Темы этой с избытком хватило бы до самого открытия кино, но во избежание рискованных поворотов в разговоре сочинитель уже выскакивал в коридор, прихватив с собою плачущего Иеремию мнемоническим способом собственного изобретения.
К Манюкину сочинитель стучался всегда не вовремя, – тот еле успевал сунуть в ящик стола клеенчатую тетрадку, куда за минуту перед тем торопливо вписывал что-то, после чего прятался за постельную занавеску в намерении переждать. Впрочем, осведомленный о тайных манюкинских занятиях, Фирсов обычно давал ему время привести себя и стол в порядок…
– Можно?
Жирной меловой чертой комната была поделена на две половинки, и каждая в полном соответствии выражала характер своего обитателя. Если чикилевская сторона отличалась казарменной чистотой, – газетные подшивки аккуратно хранились на сундуке, а из-под кровати выглядывала старая, довольно скособоченная, но до угрожающего блеска начищенная обувь, и вообще всякий предмет служил на пределе своих возможностей, то в манюкинской также буквально во всем читалась смертельная одышка человека, которому лишь бы добежать как-нибудь до назначенного вскорости конца… Свежепролитые второпях чернила на столе, легчайшая дрожь на занавеске и прежде всего знакомая облезлая шапка на стуле выдавали присутствие хозяина; среди немытой посуды, на подоконнике, торчала головка водочной бутылки. Не имея иного способа словить свою добычу, Фирсов осторожно вытянул бутылку и сделал вид, будто собирается глотнуть из горлышка. Этого даже в нынешнем плачевном состоянии не смогла вынести манюкинская натура.

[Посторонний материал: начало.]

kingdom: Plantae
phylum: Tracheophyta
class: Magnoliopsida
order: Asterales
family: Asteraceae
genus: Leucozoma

– Позвольте, ведь там же кружка рядом имеется! – сдавленно произнес Сергей Аммоныч, в красных пятнах от смущенья появляясь из укрытия; впрочем, Фирсов успел вернуть бутылку на прежнее место.
– Рад вас приветствовать в полном здравии…
– Мерси, мерси… – как с морозу, потирал руки Манюкин. – Признавайтесь, ведь знали, что подглядываю?
– Разумеется, знал, – усмехался и Фирсов.
– Уйма шутников на земном шаре развелось, все опыты проделывают друг над дружкой. Вот и Чикилев тоже шуточку вчера отколол. Задремал я вроде начерно, а он и принялся помещение мое обмеривать… «Чего вы там, Петр Горбидоныч, вкруг меня елозите?» – спрашиваю. «Да вот, – отвечает мне с колен, – в связи с предполагаемой моей женитьбой прикидываю – где мне купленный мною шкаф кленовой фанеры поставить, а где ширмочку с перламутрой». – «Так ведь я вроде живой пока!» – резонно напоминаю. «Это ничего не значит, – смеется. – Вы вполне обреченный человек. Уж если вы теперь кое в чем, с самого начала, хе-хе, разочарованы, так чего же от вас в будущем, когда все развернется, можно ожидать? Я, говорит, вчера такие ваши мысли во сне подслушал, что…» А действительно, я уж раза два его заставал: проснусь, а он сидит возле и в бумажку записывает. У меня с детства привычка, знаете, разговаривать во сне.
– Это он границу прочертил, мелом-то?
– Он!.. потому что любит ясность в жизни. И даже запретил переступать ее без дозволения… Ну, садитесь, что с вами поделаешь. А жаль, спугнул я вас. В бутылке-то ведь у меня состав целебный, на ночь поясницу велено натирать.
– Полно, полно нам друг дружку разыгрывать, – вдруг посерьезнел Фирсов. – Да я и ненадолго… Уточнить кое-что собирался насчет вашей просветительской деятельности в роговских краях. Ведь нам же обоим невыгодно, если чего-нибудь навру…
– Собираетесь и меня в сочинение к себе втиснуть?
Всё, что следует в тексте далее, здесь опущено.